- _ASSIGNED TASK_:
Could you copy out, word for word, the lines of the records from the one containing "Which side does" through the one containing "Answer: approximately 135° to the marching", and nothing beyond them?

[GIVEN RECORDS Boundary: Start]

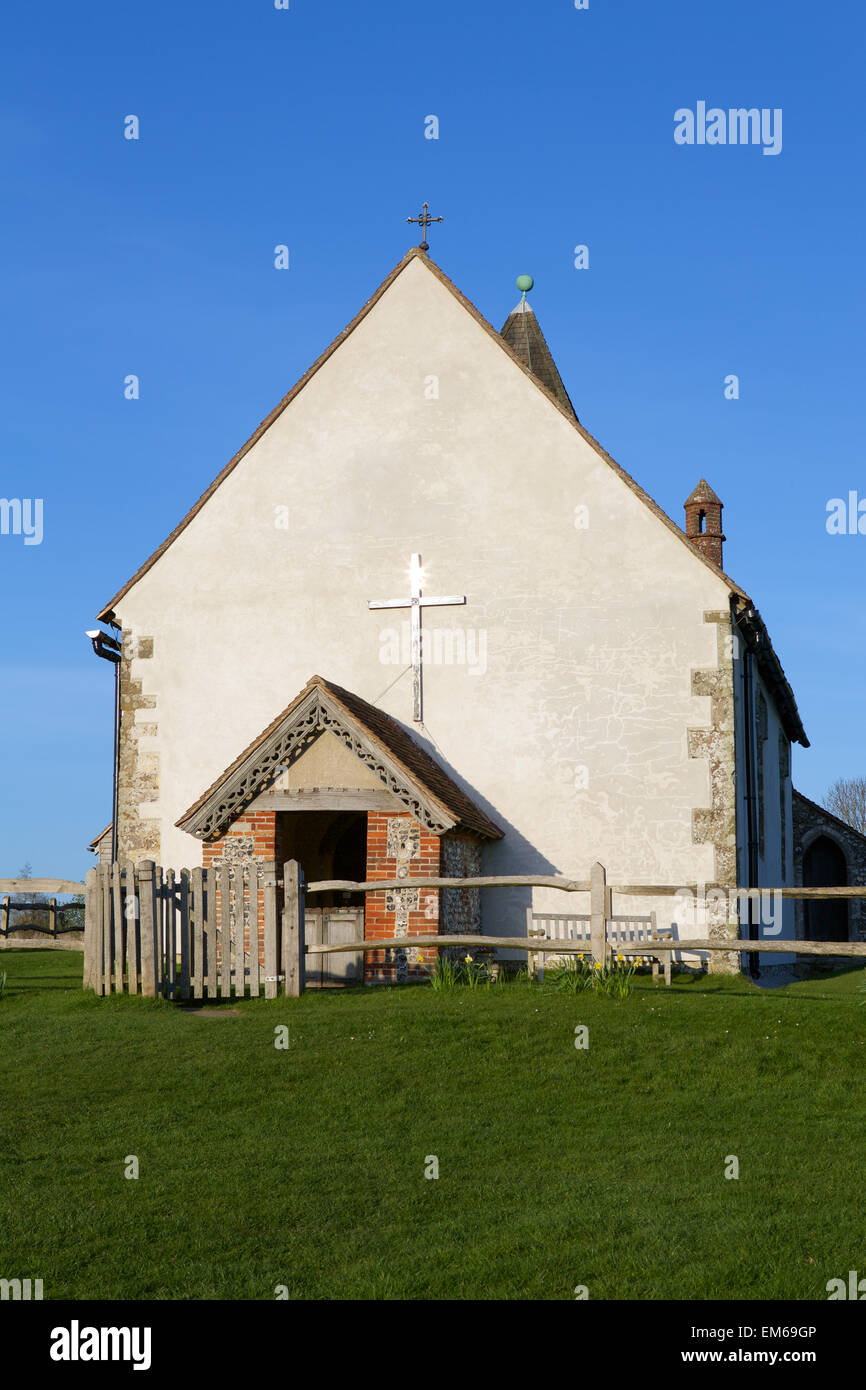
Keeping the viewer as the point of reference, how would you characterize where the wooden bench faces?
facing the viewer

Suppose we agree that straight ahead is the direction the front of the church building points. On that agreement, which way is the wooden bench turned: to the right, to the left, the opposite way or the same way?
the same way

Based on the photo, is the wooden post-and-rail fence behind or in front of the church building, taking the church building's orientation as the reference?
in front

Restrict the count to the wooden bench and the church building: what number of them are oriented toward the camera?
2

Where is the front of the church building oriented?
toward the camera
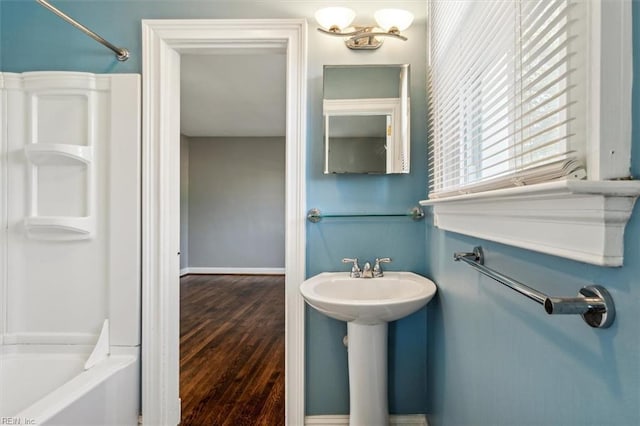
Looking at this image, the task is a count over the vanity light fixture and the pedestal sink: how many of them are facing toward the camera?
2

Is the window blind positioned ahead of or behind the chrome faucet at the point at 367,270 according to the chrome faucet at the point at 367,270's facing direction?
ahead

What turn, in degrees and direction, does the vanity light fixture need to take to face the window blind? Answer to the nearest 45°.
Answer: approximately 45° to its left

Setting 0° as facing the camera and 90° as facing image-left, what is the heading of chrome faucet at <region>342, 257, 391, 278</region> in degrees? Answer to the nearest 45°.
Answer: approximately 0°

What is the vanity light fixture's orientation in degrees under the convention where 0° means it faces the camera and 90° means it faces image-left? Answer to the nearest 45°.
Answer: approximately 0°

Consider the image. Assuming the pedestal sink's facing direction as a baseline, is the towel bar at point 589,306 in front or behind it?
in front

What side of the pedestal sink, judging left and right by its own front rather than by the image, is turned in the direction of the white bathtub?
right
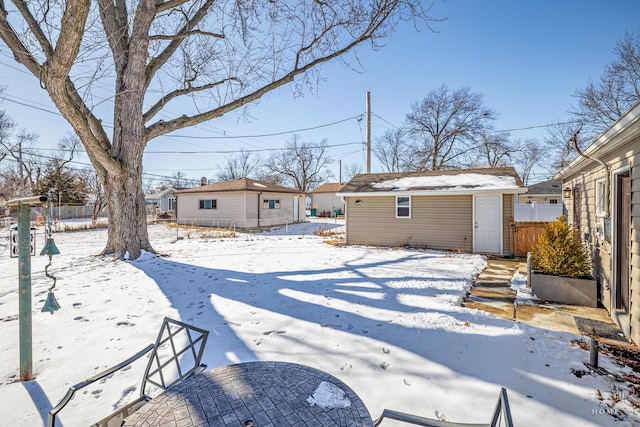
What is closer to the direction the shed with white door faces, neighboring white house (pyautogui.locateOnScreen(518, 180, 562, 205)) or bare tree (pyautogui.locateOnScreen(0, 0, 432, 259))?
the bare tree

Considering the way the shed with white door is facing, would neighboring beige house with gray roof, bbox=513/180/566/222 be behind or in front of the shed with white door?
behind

[GIVEN RECORDS Boundary: End]
[GIVEN RECORDS Boundary: Start]

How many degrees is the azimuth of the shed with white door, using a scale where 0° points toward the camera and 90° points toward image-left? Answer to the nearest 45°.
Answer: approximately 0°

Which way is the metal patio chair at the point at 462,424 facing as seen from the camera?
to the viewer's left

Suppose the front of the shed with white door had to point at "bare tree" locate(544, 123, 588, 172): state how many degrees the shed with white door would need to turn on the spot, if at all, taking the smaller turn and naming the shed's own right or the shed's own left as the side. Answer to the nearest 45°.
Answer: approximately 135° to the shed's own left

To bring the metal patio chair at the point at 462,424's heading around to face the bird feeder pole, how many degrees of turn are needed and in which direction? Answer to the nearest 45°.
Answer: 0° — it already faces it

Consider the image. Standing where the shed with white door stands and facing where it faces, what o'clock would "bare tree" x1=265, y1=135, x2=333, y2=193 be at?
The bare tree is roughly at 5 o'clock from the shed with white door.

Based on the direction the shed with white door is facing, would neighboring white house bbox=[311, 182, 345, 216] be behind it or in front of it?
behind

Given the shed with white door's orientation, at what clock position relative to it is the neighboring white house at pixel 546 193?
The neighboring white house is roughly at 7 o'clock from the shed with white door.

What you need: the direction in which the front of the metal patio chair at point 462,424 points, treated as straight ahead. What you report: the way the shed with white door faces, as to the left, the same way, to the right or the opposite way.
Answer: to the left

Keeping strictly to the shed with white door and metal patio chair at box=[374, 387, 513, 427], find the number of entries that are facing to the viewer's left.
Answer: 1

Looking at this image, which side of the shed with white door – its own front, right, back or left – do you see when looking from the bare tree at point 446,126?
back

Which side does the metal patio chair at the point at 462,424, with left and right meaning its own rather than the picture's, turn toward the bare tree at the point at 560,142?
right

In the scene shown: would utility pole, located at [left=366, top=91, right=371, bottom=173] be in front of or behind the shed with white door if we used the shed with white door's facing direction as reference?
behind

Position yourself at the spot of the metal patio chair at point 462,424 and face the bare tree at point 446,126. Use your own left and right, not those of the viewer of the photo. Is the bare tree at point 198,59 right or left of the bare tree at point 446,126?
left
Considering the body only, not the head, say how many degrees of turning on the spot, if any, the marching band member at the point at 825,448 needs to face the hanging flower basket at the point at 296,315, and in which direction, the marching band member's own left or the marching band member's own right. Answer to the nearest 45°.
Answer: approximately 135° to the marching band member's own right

[GIVEN RECORDS Boundary: End]

- _SOLVED EXERCISE_:
Which side does the metal patio chair at the point at 462,424, with left and right meaning its own rather than the picture's, turn toward the bare tree at the point at 560,142?
right

In the scene shown: would utility pole, located at [left=366, top=91, right=371, bottom=173] be in front of or behind the shed with white door if we used the shed with white door's facing direction as reference?
behind

Position yourself at the spot of the metal patio chair at point 462,424 and face the bare tree at point 446,126. Use your own left and right, not those of the viewer of the photo. Is the bare tree at point 198,59 right or left of the bare tree at point 446,126?
left
Considering the body only, not the head, say how many degrees of turning on the spot, if any, the marching band member at the point at 825,448 needs to face the hanging flower basket at the point at 296,315, and in which direction, the marching band member's own left or the marching band member's own right. Answer to the nearest 45°.
Answer: approximately 135° to the marching band member's own right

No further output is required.